For many owner-occupied one- and two-family homeowners, particularly in Black and Brown communities, the law eliminated one of the few flexible tools available to manage rising costs. Not speculative investors, but families living in the homes they own. 

Short-term rentals, when limited to primary residences and used responsibly, were never about large-scale commercial operation. For many homeowners, they were a survival mechanism: a way to offset a tax bill, fund a necessary repair, or maintain a home that has been in the family for decades. In neighborhoods without hotels — places historically excluded from tourism infrastructure — this was also one of the only ways residents could participate in tourism-driven income.

Removing this option without creating alternatives has real consequences that fall hardest on homeowners in outer-borough neighborhoods, which are more likely to be multi-decade family assets and less likely to be supplemented by other forms of wealth. 

We are already seeing the broader effects. More than 200,000 Black New Yorkers have left the city in recent years, many driven out by affordability pressures or predatory tactics. In neighborhoods like Canarsie, Flatlands, and Crown Heights, longtime homeowners are increasingly forced into difficult choices: absorb rising costs, defer critical repairs, or sell the homes they fought to keep. 

The intent of the law, to curb abuse, was fundamentally solid. But its implementation did not account for the uneven financial realities facing owner-occupied households, particularly in historically marginalized communities. Regulation should be precise enough to target exploitation without eliminating survival tools for homeowners trying to stay afloat.

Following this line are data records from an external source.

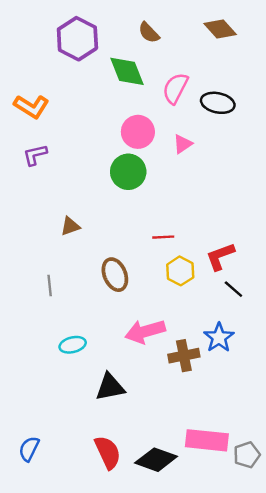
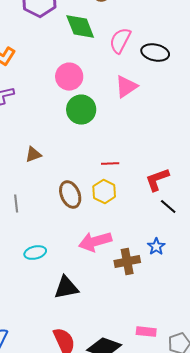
pink circle: (138, 132) -> (69, 77), moved
pink triangle: (183, 144) -> (126, 87), size x1.4
yellow hexagon: (180, 271) -> (104, 192), moved
blue star: (219, 337) -> (156, 247), size x0.7
pink rectangle: (207, 440) -> (146, 332), size x0.6

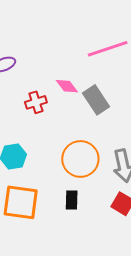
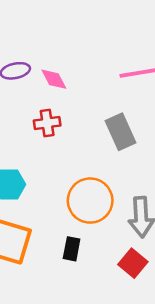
pink diamond: (67, 86) -> (54, 79), moved

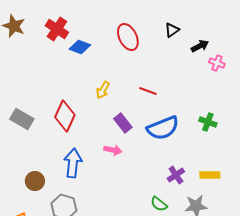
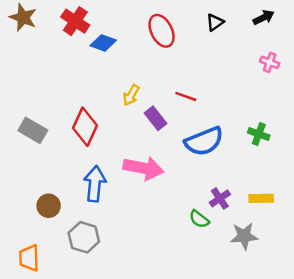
black arrow: (200, 46) -> (264, 17), moved
purple rectangle: (123, 123) -> (155, 118), moved
pink arrow: (113, 150) -> (143, 168), size x1.8
green semicircle: (159, 204) -> (199, 219), moved

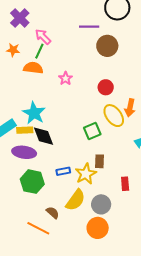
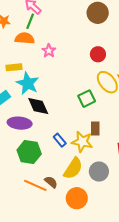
pink star: (66, 78) -> (49, 51), moved
yellow rectangle: (25, 130) -> (14, 67), moved
blue rectangle: (63, 171) -> (60, 140), turned 64
yellow star: (86, 174) -> (82, 142), turned -30
orange line: (38, 228) -> (35, 185), moved
orange circle: (98, 228) -> (77, 198), moved

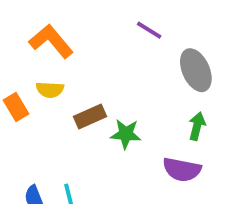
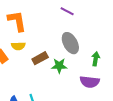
orange L-shape: (51, 41) -> (17, 21), turned 35
gray ellipse: (196, 70) -> (70, 43), moved

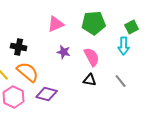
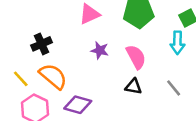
black cross: (19, 47) -> (41, 44), turned -35

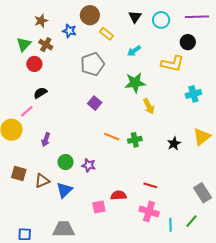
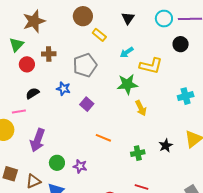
cyan circle: (161, 20) -> (164, 19), moved
brown star: (41, 21) -> (34, 21), size x1.6
blue star: (69, 31) -> (63, 89), moved
brown cross: (46, 45) -> (49, 54), moved, turned -32
yellow L-shape: (172, 64) -> (151, 66), moved
pink line: (27, 111) -> (19, 112), turned 32
purple arrow: (46, 140) -> (37, 140), size x1.6
green cross: (135, 140) -> (138, 153), moved

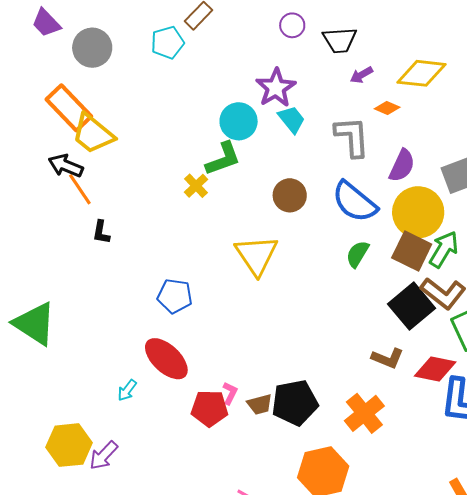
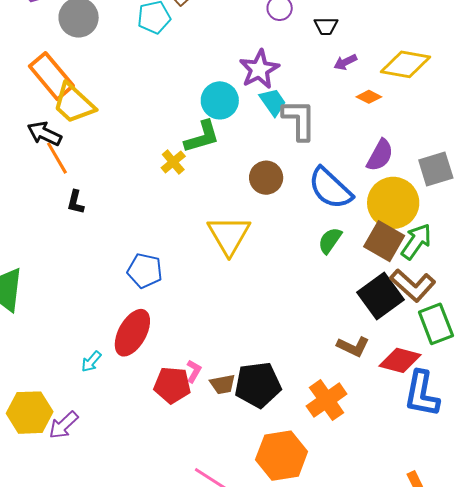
black trapezoid: (340, 40) -> (326, 26), size x0.7
gray L-shape: (352, 137) -> (299, 120), moved
red ellipse: (166, 359) -> (132, 333), turned 72

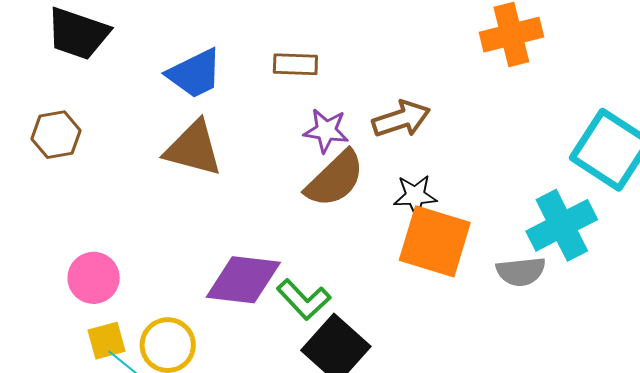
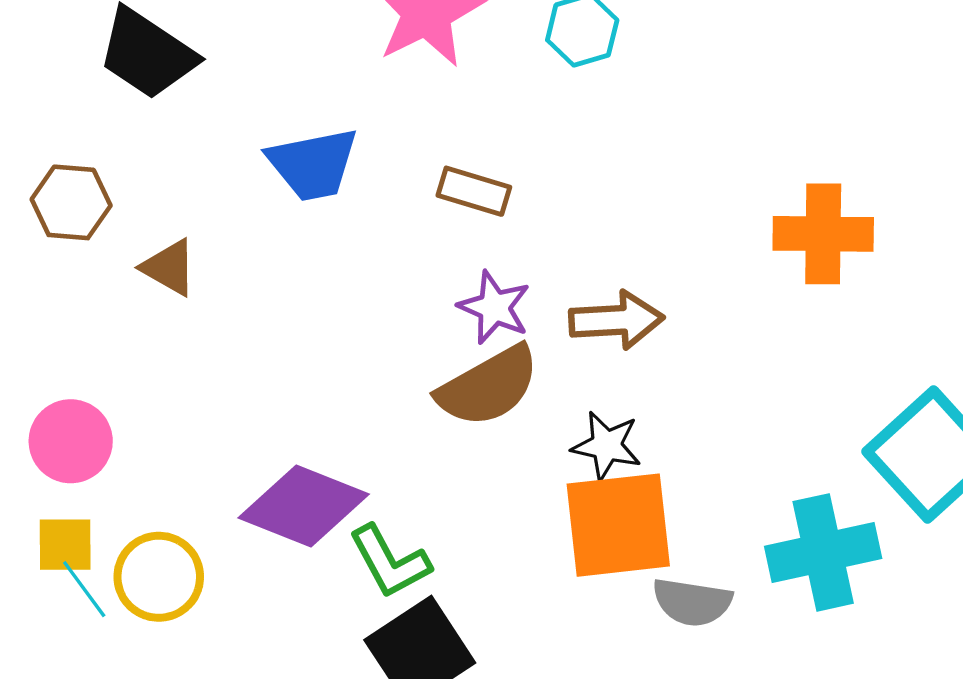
brown triangle: (193, 148) -> (169, 268), moved, size x0.6
orange square: (435, 241) -> (618, 525), turned -38
gray semicircle: (521, 272) -> (692, 602), moved

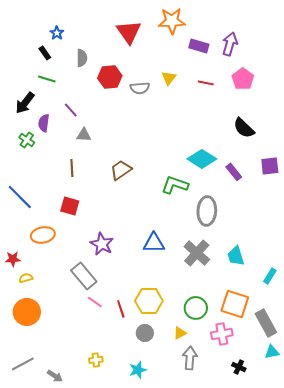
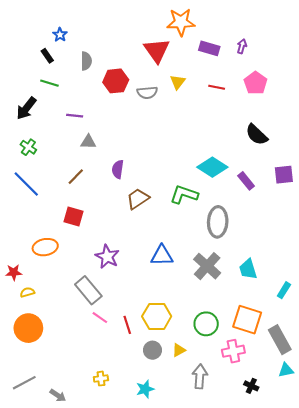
red triangle: (129, 32) -> (157, 50), moved
purple arrow: (230, 44) -> (242, 46), size x0.6
purple line: (71, 110) -> (75, 116), turned -42
purple semicircle: (44, 123) -> (118, 169), moved
brown line: (72, 168) -> (76, 177), turned 48
brown trapezoid: (121, 170) -> (138, 199), moved
blue line: (20, 197) -> (26, 184), moved
yellow triangle: (180, 333) -> (179, 350), moved

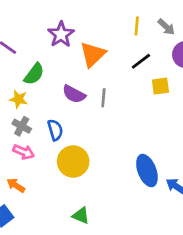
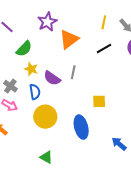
yellow square: (160, 86) -> (99, 101), moved
purple semicircle: (74, 94) -> (52, 78), moved
yellow star: (18, 99) -> (31, 69), moved
blue ellipse: (147, 171) -> (81, 127), moved

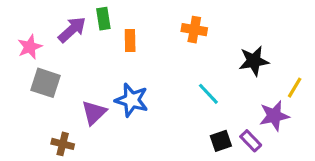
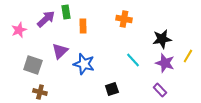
gray square: (45, 83) -> (33, 65), moved
purple triangle: (94, 113) -> (60, 51), moved
purple star: (274, 116) -> (165, 63), moved, turned 30
black square: (221, 141) -> (112, 89), moved

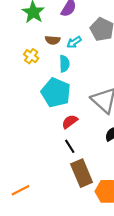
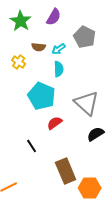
cyan semicircle: (64, 64) -> (59, 69), moved
black line: (70, 146) -> (32, 146), moved

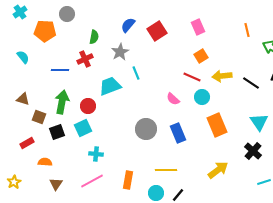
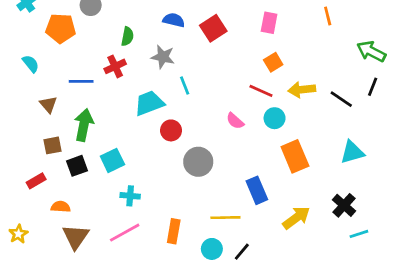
blue semicircle: (128, 25) -> (174, 20), turned 63
pink rectangle: (198, 27) -> (269, 23), turned 35
orange line: (247, 30) -> (328, 16), moved
gray star: (120, 52) -> (163, 57), turned -30
brown triangle: (23, 99) -> (48, 105), moved, turned 32
red circle: (88, 106) -> (171, 130), moved
brown square: (39, 117) -> (52, 145), turned -32
cyan triangle: (259, 122) -> (352, 152), turned 48
blue rectangle: (178, 133) -> (257, 190), moved
black cross: (253, 151) -> (344, 205), moved
brown triangle: (56, 184) -> (76, 237), size x1.5

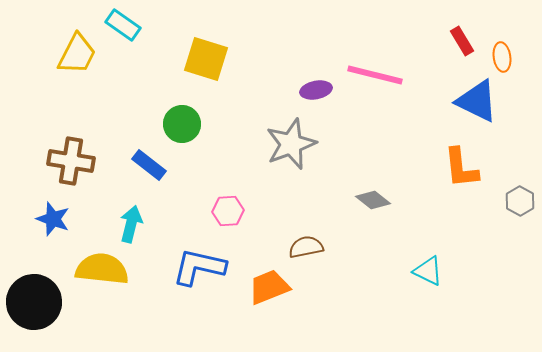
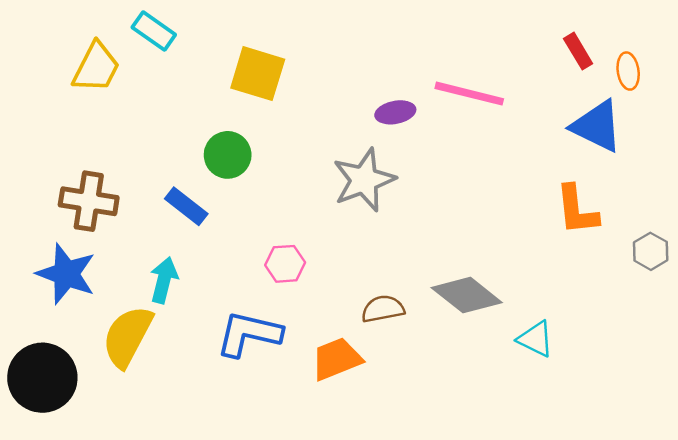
gray diamond: (373, 200) -> (467, 295), moved, size x1.6
blue star: (53, 219) -> (66, 274), size x1.4
yellow semicircle: (102, 269) -> (127, 336), turned -68

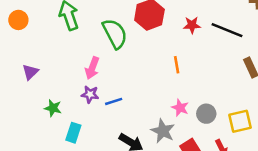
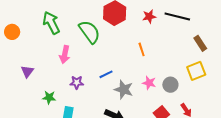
pink arrow: (92, 68) -> (65, 55), moved
blue line: (114, 101) -> (106, 74), moved
yellow square: (240, 121) -> (196, 71), moved
gray star: (163, 131) -> (124, 90), moved

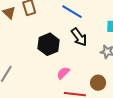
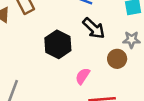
brown circle: (98, 83) -> (117, 59), moved

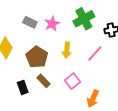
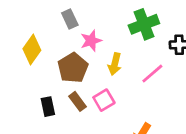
gray rectangle: (30, 22) -> (70, 19), turned 32
pink star: (52, 24) -> (91, 41), moved
pink square: (73, 81) -> (104, 100), moved

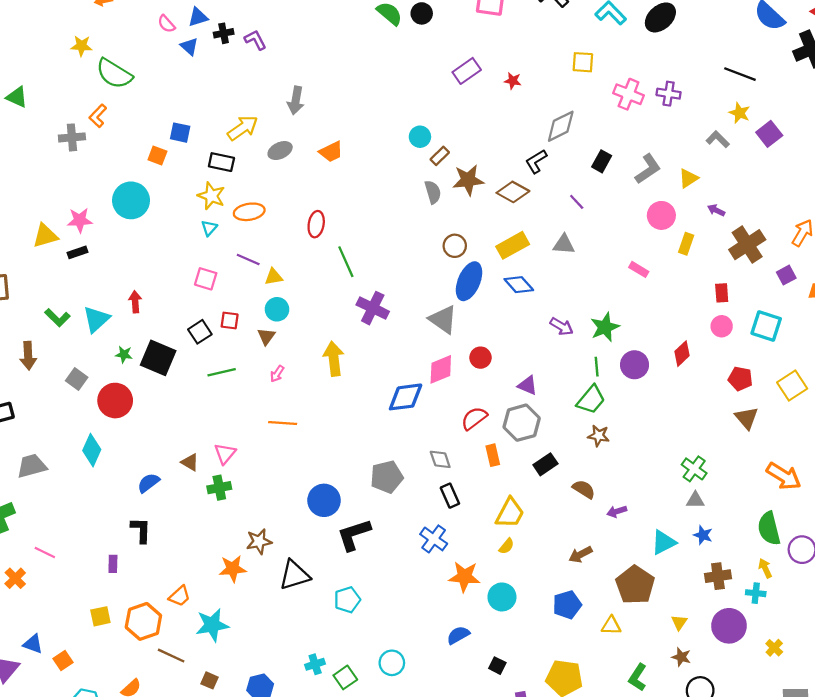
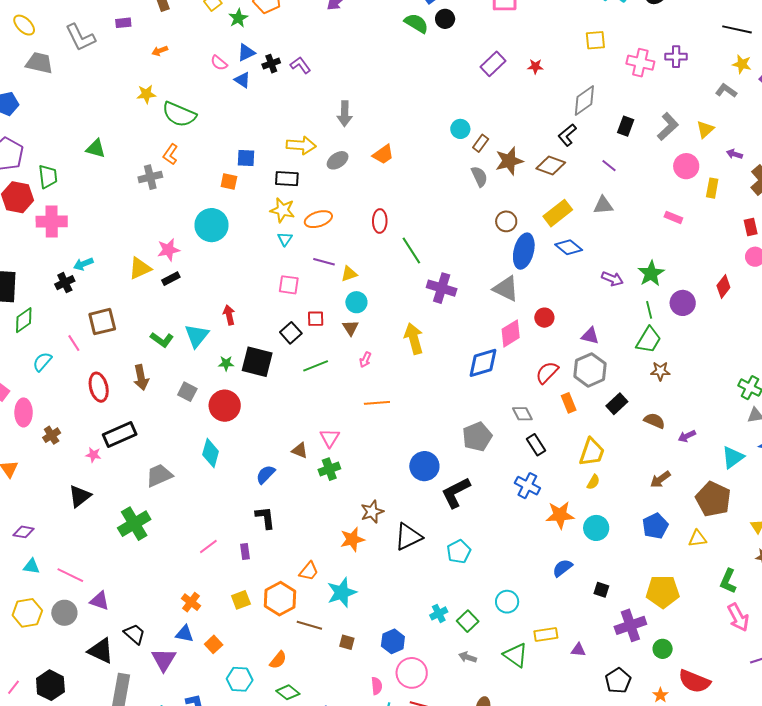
yellow arrow: (243, 128) -> (301, 145), turned 48
pink line: (45, 552) -> (208, 546), moved, turned -54
orange cross: (15, 578) -> (191, 602), moved

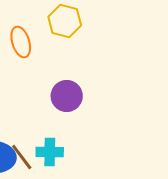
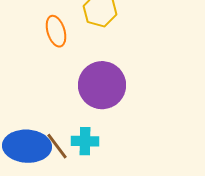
purple circle: (67, 96) -> (102, 85), size x1.5

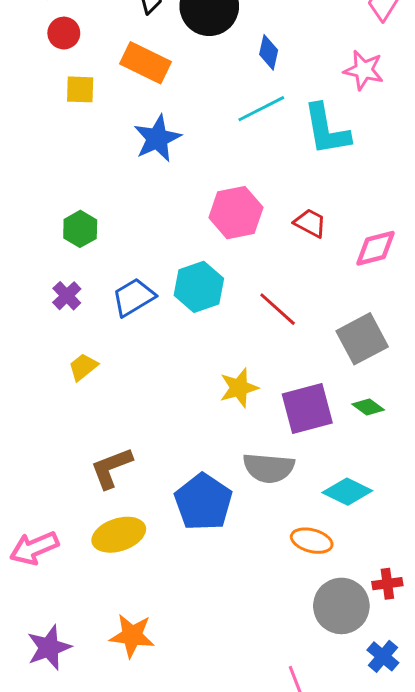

On Thursday, we introduced the Homeowner Stability and Protection Act, which would amend Local Law 18 to allow responsible short-term rental activity in one- and two-family homes under clear, limited conditions. A suggested amendment to the law was first introduced in 2024 but wasn’t taken up by the City Council.

The Council now has an opportunity to revisit this issue because we are unintentionally hurting our working-class homeowners. Seriously considering the modification would not undo protections against bad actors. It would restore some semblance of balance for thousands of homeowners who were never the law’s intended target in the first place. 

The goal is not to weaken practical laws for housing protection, it’s to make them more accurately represent a large portion of city homeowners.

Smarr is president and CEO of the New York City Housing Partnership. Narcisse is a member of the City Council representing the 46th District in Brooklyn.